Shin Jin-woo: AI Ecosystem, Not Model Scores, Will Define Korea’s AI Future
While China rapidly advances in foundation models, South Korea is keeping pace in frontier model performance, according to Shin Jin-woo, ICT endowed chair professor at the Kim Jaechul Graduate School of AI at KAIST. However, Shin argues that model performance is not the only factor for success.
“The perceived technology gap is often an exaggeration,” Shin stated in a recent interview with The Korea Herald in Seoul. “The actual difference, considering the time it takes to understand and replicate published technologies, is closer to six months.”
Shin explained that the open-source nature of many Chinese AI models enables Korean developers to quickly analyze and adopt key advancements.
However, he emphasized a crucial distinction between matching benchmark results and establishing a leading AI ecosystem.
“China has already developed the technological capabilities to lead specific sectors of the AI industry,” he said. “This goes beyond simply achieving comparable performance metrics.”
Rapid Deployment as a Key Advantage
Shin pointed out that the gap in raw performance between US and Chinese AI models is smaller than many believe.
“US models might be more refined in certain applications,” he noted, “but Chinese models have reached similar levels of sophistication in many areas.”
China’s strength lies in the speed of industrial deployment.
“Even if the technology isn’t perfect, it’s deployed rapidly,” he explained. “The feedback from these real-world deployments is then incorporated into the next generation of models. This iterative cycle has become a significant advantage.”
This continuous loop – development, deployment, data gathering, and refinement – accelerates the iteration process, surpassing the progress achievable through purely lab-based competition.
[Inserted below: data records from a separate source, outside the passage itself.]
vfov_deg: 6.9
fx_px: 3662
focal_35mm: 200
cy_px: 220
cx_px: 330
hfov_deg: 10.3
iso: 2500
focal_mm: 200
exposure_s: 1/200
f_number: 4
Three Pillars: Talent, Data, and Compute
Shin believes China’s accelerated progress is built on three coordinated pillars: talent, data, and computing power.
“AI ultimately relies on people, data, and computational resources,” he said. “China has effectively mobilized its engineering talent, expanded access to data, and invested heavily in its computing infrastructure.”
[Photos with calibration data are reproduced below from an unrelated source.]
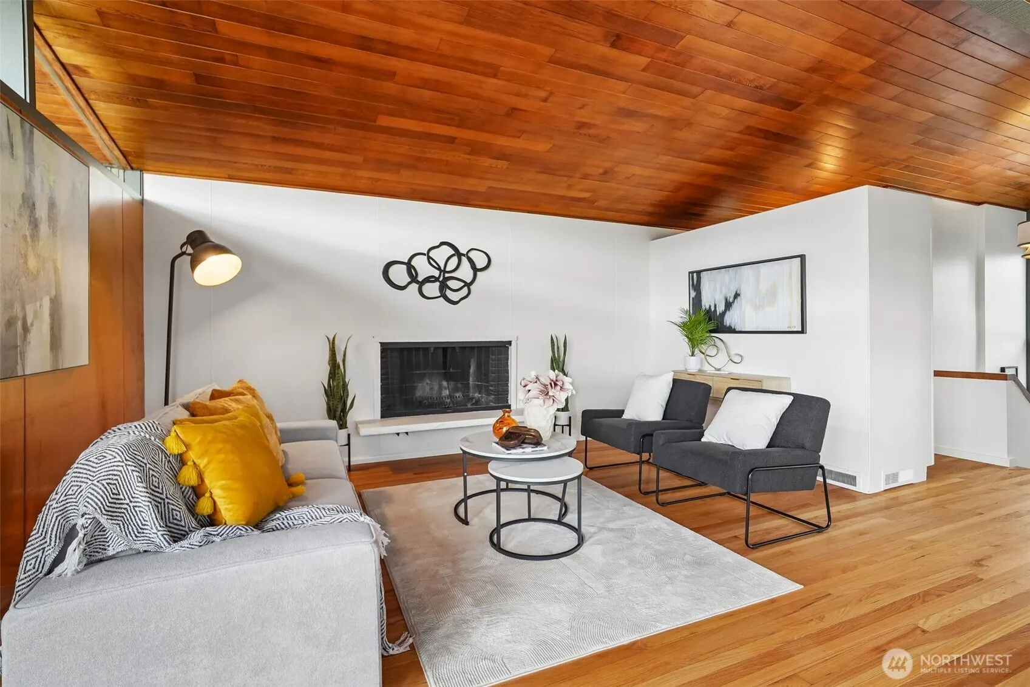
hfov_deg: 96.7
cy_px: 344
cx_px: 515
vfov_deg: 73.7
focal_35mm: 16
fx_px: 458
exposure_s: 1/30
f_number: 8
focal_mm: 16
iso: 1600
While the US maintains a leading position in high-end AI hardware globally, China has strengthened its domestic semiconductor industry and is exploring alternative computing approaches.
“The coordinated integration of these three elements is what makes the real difference,” Shin emphasized.
Sovereign AI as Strategic Insurance
The concept of “sovereign AI” in Korea has gained traction as the government promotes a state-supported foundation model initiative.
During the second-stage review of the national AI project, concerns arose regarding the acceptable level of open-source integration for models intended to be domestically independent.
“It was a process of defining clear standards,” Shin explained. “We needed to establish a clear boundary between adopting open-source technology and achieving sovereign development.”
For Shin, sovereign AI is not about isolation; it’s about strategic risk management.
“If we become overly reliant on foreign platforms and access conditions change, numerous industries could be affected,” he said. “Developing domestic capabilities acts as a crucial safeguard.”
He added that the development of large-scale foundation models cannot be solely sustained by private companies.
“AI is capital-intensive and requires a long-term perspective,” Shin stated. “In Korea’s corporate environment, few companies can withstand years of losses without government support. Some level of state-driven momentum is necessary.”
Shin argues that Korea should neither abandon foundation model development nor focus solely on surpassing the US or China.
“Completely giving up on foundation models would be unrealistic,” he said. “However, focusing solely on outperforming global leaders in this area would also be impractical.”
Instead, he proposes a two-pronged strategy: maintain core foundation model capabilities while leveraging Korea’s strengths in manufacturing and electronics in areas like agent-based AI and physical AI, including robotics.
“AI is evolving beyond software and entering the physical world,” he said. “We may see significant commercialization in these areas in the coming years.”
Shin believes the next five years are crucial for Korea’s AI development.
“Korean AI talent is highly competitive,” he said. “But without a sufficiently large domestic industry, it becomes difficult to retain that talent.”
Top researchers are increasingly attracted to larger markets and greater investment opportunities overseas.
“Ultimately, talent follows industry,” Shin concluded. “Building that industry is the real challenge.”